The work with Meta builds on significant investments that we have already made in the Tensor Operator Set Architecture (TOSA), which provides a common framework for AI and ML accelerators and supports a broad range of workloads employed by deep neural networks. TOSA will be the cornerstone of AI and ML for a diverse range of processors and billions of devices that are built on the Arm architecture.
Industry-wide scalable AI
Supporting the wide deployment of data formats is crucial for scaling AI at a relatively low cost. Arm has been working hard to support a variety of emerging small data types focused on AI workloads.
Last year,
in a joint collaboration, Arm, Intel, and NVIDIA, published a new 8-bit floating point specification, the ‘FP8’. Since then, the format has gained momentum and the group of companies expanded to AMD, Arm, Google, Intel, Meta, and NVIDIA, who together created the official
OCP 8-bit Floating Point Specification (OFP8). In our latest A-profile architecture update, we’ve added OFP8 consistent with this standard to support its rapid adoption in neural networks across the industry. OFP8 is an interchange 8-bit data format that allows the software ecosystem to share neural network models easily, facilitating the continuous advancement of AI computing capabilities across billions of devices.

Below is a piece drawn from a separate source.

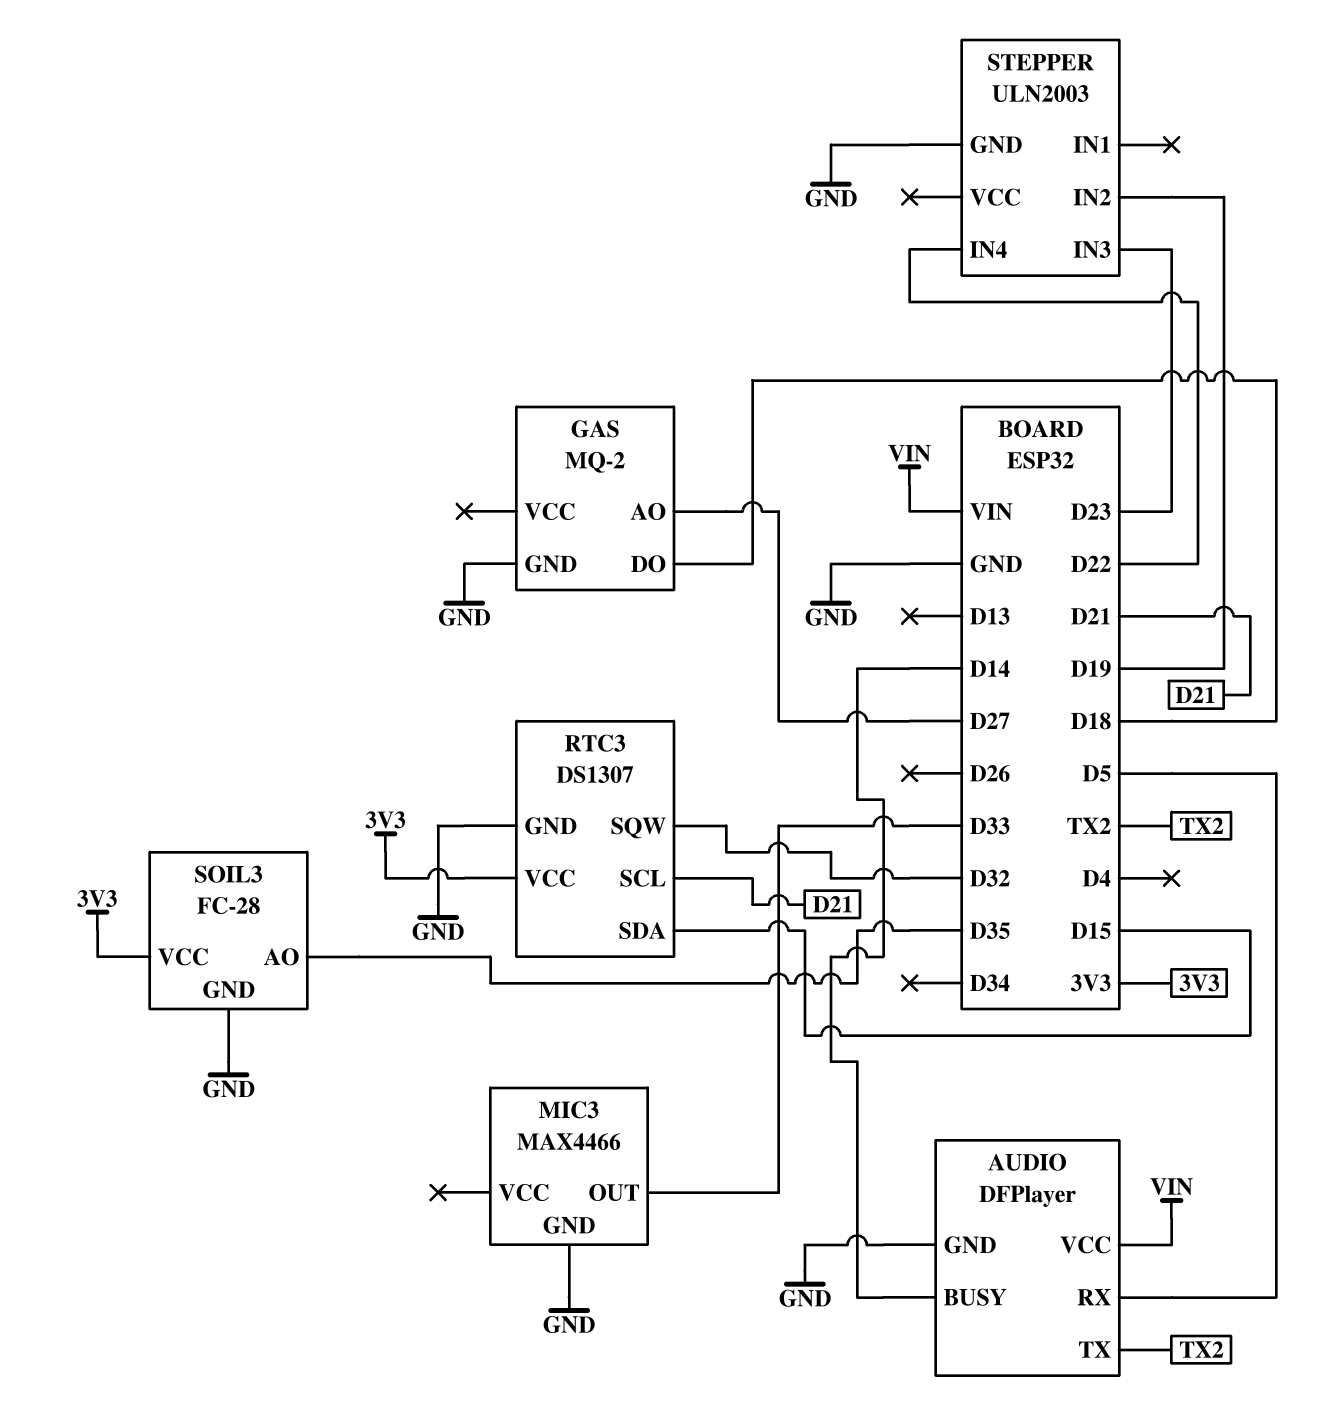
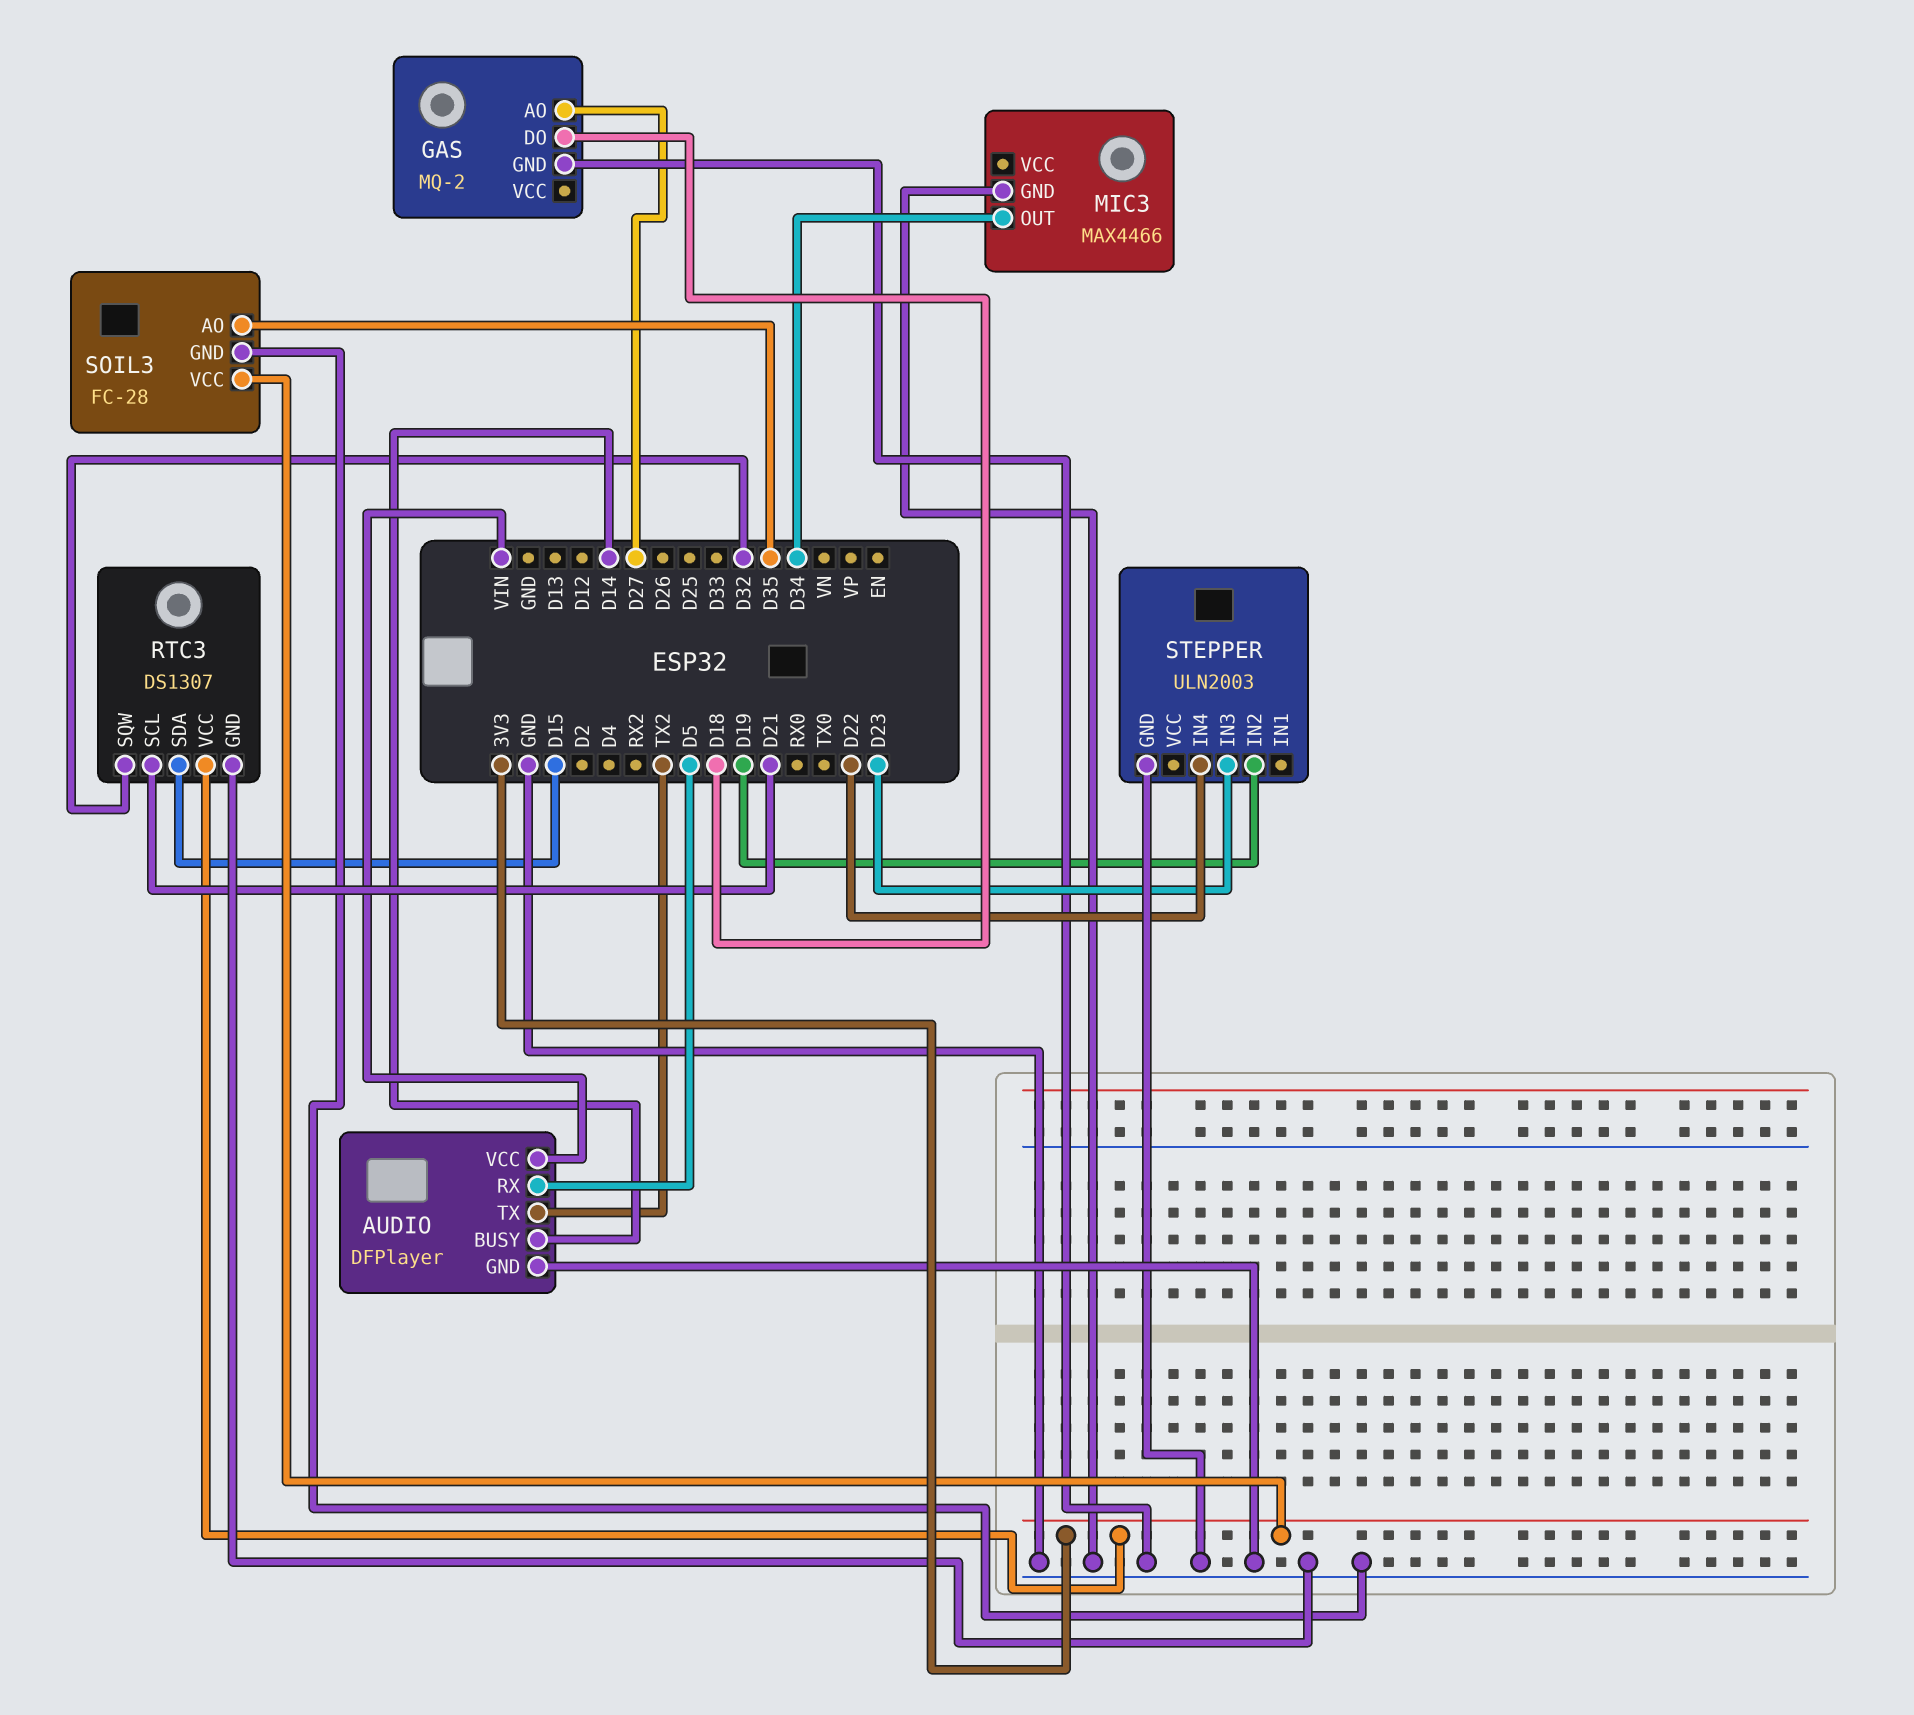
MIC3 pin OUT: D33 -> D34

Open standards are critical to driving innovation, consistency, and interoperability in the AI ecosystem. In continuing our work to support industry collaboration efforts on these standards we recently joined the Microscaling Formats (MX) Alliance, which includes AMD, Arm, Intel, Meta, Microsoft, NVIDIA, and Qualcomm Technologies, Inc. The
MX Alliance recently collaborated on the specification for a new technology known as microscaling, which builds on a foundation of years of design space exploration and research, and is a fine-grained scaling method for narrow-bit (8-bit and sub 8-bit) training and inference of AI applications. This specification standardizes these narrow-bit data formats to remove fragmentation across the industry and enable scalable AI.
In the spirit of collaboration, the MX Alliance released this MX specification in an open, license-free format through the Open Compute Project, which consists of hyperscale data center operators and other industry players in computing infrastructure, to encourage broad industry adoption. This is in recognition of the need to provide equitable access to scalable AI solutions across the ecosystem.
Unprecedented AI innovation
Arm is already foundational to AI deployments in the world today and these collaborations are just some of the ways we are providing the technologies needed for developers to create advanced, complex AI workloads. From sensors, smartphones, and software defined vehicles, to servers and supercomputers, the future of AI will be built on Arm.